**WHAT TO WORK ON**
[1] Using the 99-cent gas article below, decide whether each statement agrees with it: (a) the promotion ran from 7 a.m. to 1 p.m.; (b) the long lines were caused by Primary Election Day balloting; (c) Mike Sanchez paid about $140 for his fill-up on the day of the promotion. Answer yes or no for each, quoting the words of the article that decide it.
[2] Pick up the 99-cent gas article below after its last line and keep writing in the same news style.

**EXCERPT PROVIDED**
# DCU promotion, Exxon sold gas at $0.99



## Guest (Sep 20, 2006)

*99 cents? That's a gas*

*By Scott J. Croteau TELEGRAM & GAZETTE STAFF*









_Vehicles waited in line yesterday for gasoline at 99 cents a _
_gallon as part of a promotion by Digital Federal Credit Union at _
_the Pleasant Street Exxon station. The event was held from _
_7 a.m. to 1 p.m. and about 10,000 gallons were sold for the _
_discount rate._

*WORCESTER- *Motorists waited for an hour or more to get their turn. The commotion was such that police officers were on hand to control the crowd. And it had nothing to do with Primary Election Day balloting.

The line was to get into a local gas station to pay 99 cents for a gallon of regular.

As a way of saying thanks to residents for welcoming their two new branches, Digital Federal Credit Union sponsored a cheap gas promotion at Pleasant Street Exxon at Park Avenue and Pleasant Street, from 7 a.m. to 1 p.m. yesterday. 


Cars, trucks and, in one case, a person who ran out of gas, lined up to take advantage of a gas price not seen in a long time. No one seemed to object to the wait.

Mike Sanchez rolled into the gas station after 11 a.m. in his GMC Suburban. Lately, it's been costing him about $140 each time to fill the 48 gallon tank. Yesterday, Mr. Sanchez spent about $50.

"I was at my friend's shop and his wife called and said they're selling gas for 99 cents. He told me and I just flew up here and got in line," he said. "It was worth it. A two-hour wait would be worth it."

The computer at the gas station didn't know what was going on, according to Hassan M. Yatim, owner of the station. He said he tried several times to reset the 99 cent price and it wouldn't take.

"It got shocked I guess," he said inside the gas station's store. "You'll never see 99 cents again."

**INPUT DATA**
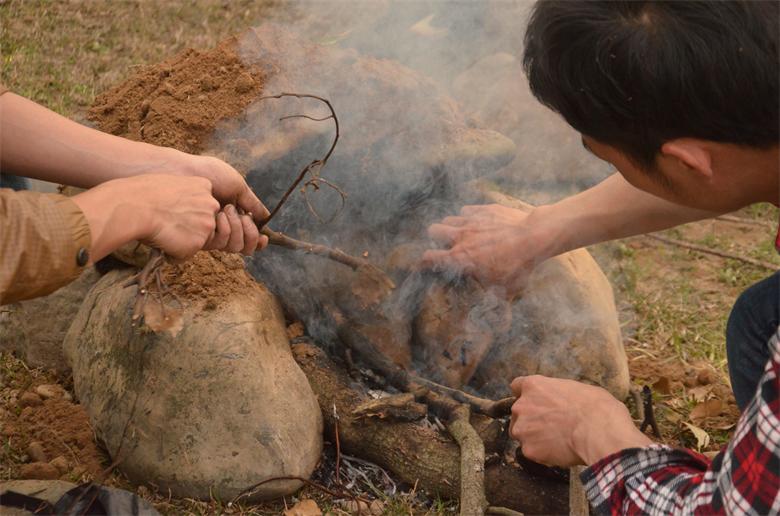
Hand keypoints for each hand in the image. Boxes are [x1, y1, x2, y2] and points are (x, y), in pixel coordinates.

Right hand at [73, 174, 220, 261]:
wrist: (132, 207)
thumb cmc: (142, 193)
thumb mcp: (170, 182)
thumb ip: (185, 193)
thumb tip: (181, 204)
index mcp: (205, 185)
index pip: (203, 204)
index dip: (186, 211)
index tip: (172, 210)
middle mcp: (211, 204)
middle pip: (205, 223)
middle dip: (189, 227)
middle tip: (168, 223)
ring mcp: (207, 224)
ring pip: (198, 240)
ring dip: (182, 241)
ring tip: (163, 232)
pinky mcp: (197, 243)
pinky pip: (185, 255)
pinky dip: (173, 254)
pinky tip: (160, 242)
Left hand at [174, 153, 268, 253]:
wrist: (187, 171)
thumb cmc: (210, 173)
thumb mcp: (237, 185)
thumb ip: (252, 203)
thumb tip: (267, 217)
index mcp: (234, 216)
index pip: (249, 237)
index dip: (258, 241)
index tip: (264, 238)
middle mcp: (223, 227)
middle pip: (244, 246)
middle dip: (249, 232)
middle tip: (242, 215)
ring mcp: (211, 233)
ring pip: (233, 247)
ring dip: (237, 229)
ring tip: (227, 209)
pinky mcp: (199, 236)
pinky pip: (219, 244)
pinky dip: (225, 230)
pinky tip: (219, 214)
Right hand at [422, 204, 557, 294]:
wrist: (535, 236)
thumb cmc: (518, 266)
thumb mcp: (507, 290)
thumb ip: (499, 306)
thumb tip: (502, 328)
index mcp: (460, 258)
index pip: (428, 257)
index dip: (423, 261)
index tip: (423, 265)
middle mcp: (461, 237)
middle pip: (432, 230)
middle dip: (436, 238)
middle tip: (446, 245)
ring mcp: (472, 220)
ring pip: (449, 218)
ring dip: (451, 226)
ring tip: (462, 234)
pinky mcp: (485, 210)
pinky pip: (468, 209)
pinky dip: (469, 216)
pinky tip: (479, 223)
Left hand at [509, 376, 651, 466]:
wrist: (598, 431)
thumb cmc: (595, 407)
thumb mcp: (576, 389)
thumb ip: (559, 395)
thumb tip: (565, 402)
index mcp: (533, 385)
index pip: (517, 386)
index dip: (527, 396)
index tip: (535, 402)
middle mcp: (521, 406)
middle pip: (518, 414)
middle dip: (531, 420)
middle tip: (552, 427)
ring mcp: (523, 429)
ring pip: (521, 435)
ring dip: (534, 438)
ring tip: (557, 441)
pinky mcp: (529, 450)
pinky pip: (532, 452)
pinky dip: (542, 454)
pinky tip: (560, 452)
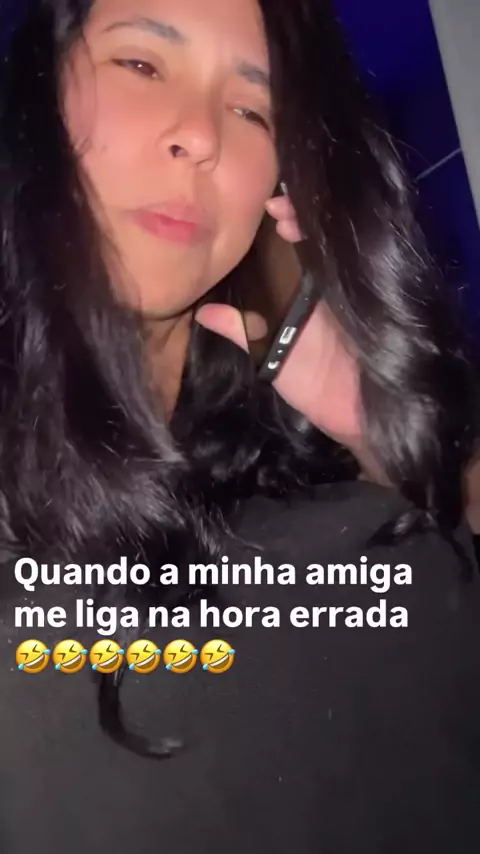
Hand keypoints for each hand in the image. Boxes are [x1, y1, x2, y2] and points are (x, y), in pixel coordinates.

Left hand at [195, 193, 362, 446]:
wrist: (359, 414)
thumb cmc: (316, 385)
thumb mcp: (271, 355)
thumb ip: (241, 332)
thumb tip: (203, 312)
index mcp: (301, 291)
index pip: (289, 248)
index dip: (280, 225)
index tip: (266, 209)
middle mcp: (327, 282)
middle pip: (313, 238)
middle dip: (297, 215)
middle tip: (276, 204)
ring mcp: (352, 286)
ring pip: (336, 244)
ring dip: (317, 224)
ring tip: (291, 211)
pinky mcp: (374, 296)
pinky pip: (362, 265)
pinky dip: (349, 246)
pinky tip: (330, 229)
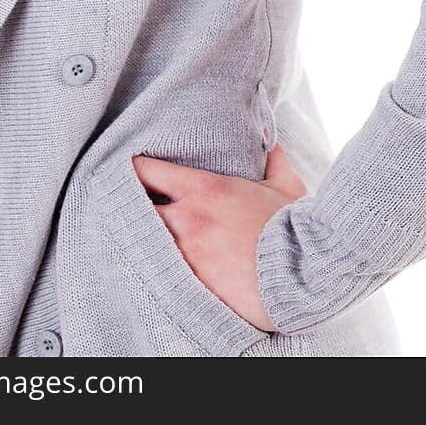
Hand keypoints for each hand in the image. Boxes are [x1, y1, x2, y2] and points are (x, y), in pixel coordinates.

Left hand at [131, 142, 308, 332]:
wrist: (300, 275)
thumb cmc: (292, 229)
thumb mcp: (285, 186)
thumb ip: (272, 159)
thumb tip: (270, 138)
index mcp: (204, 189)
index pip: (148, 171)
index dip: (136, 169)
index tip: (133, 170)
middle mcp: (187, 219)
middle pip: (135, 208)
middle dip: (129, 206)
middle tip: (126, 207)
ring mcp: (184, 254)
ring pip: (141, 244)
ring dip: (139, 240)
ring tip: (132, 240)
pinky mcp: (188, 285)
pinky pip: (157, 274)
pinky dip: (152, 269)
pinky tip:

**ANSWERS BY TASK**
[1]
(a) Yes: "from 7 a.m. to 1 p.m. yesterday."
(b) No: "And it had nothing to do with Primary Election Day balloting."
(c) No: "Yesterday, Mr. Sanchez spent about $50."

[2]
A steady stream of cars flowed through the lot. Mr. Yatim said the traffic builds up at his station on Mondays and Thursdays when gas prices are cut 6 cents a gallon, but yesterday's crowd easily surpassed any previous volume.

In the six-hour time frame, roughly 10,000 gallons of gas were sold, more than double what the station does on a daily basis, Mr. Yatim said.

Tim Garner, vice president of marketing and strategic planning for DCU, said customers paid the 99 cents at the pump yesterday and DCU would make up the difference. The normal price was $2.49 a gallon.

"Since we've opened the branches they've been very well received and we wanted to thank the people of Worcester by doing something special for them," Mr. Garner said. "Also when people are waiting in line it gives us a chance to tell them about ourselves."

Drivers saw the chance to save some cash and get some gas. Cars backed up along Pleasant Street, from Park Avenue all the way down to the Newton Square rotary. Police were there keeping traffic moving and drivers from cutting into the line.

DCU employees donning green T-shirts with the credit union's name met with people waiting in line, washed windshields at the station and handed out goodies. Dogs waiting in cars received biscuits, while drivers and kids received Frisbees, lollipops and maps showing branch locations.

A big sign at the gas station advertised the price and time of the reduced price.

"We were in a meeting with managers and were figuring out what we could do to try to promote the new Worcester branches," Mr. Garner said. "Somebody said gas prices are very high, why don't we do something about gas?"

And that's just what the credit union decided to do, he added.

Some DCU customers living near the credit union received an e-mail notice about the event, but no other advertisements went out.

One driver who went to the gas station around 6:30 a.m. saw the DCU officials and the sign. He left and came back when the sale price hit the pumps.

"One guy brought in a second car and said I have two more I'm going to bring in," Mr. Garner said.

Gas cards were handed out to some people who couldn't get to the pumps before 1 p.m.

Robt Maser of Leicester was taking his wife to work when he saw the 99 cent sign in the rearview mirror of his Jeep Grand Cherokee. He turned around and waited in line for about an hour and 12 minutes.

He shook the back of the SUV and looked into the tank to see if he could continue to squeeze more gas inside. Finally at $18.77 for 18.79 gallons, Mr. Maser stopped pumping.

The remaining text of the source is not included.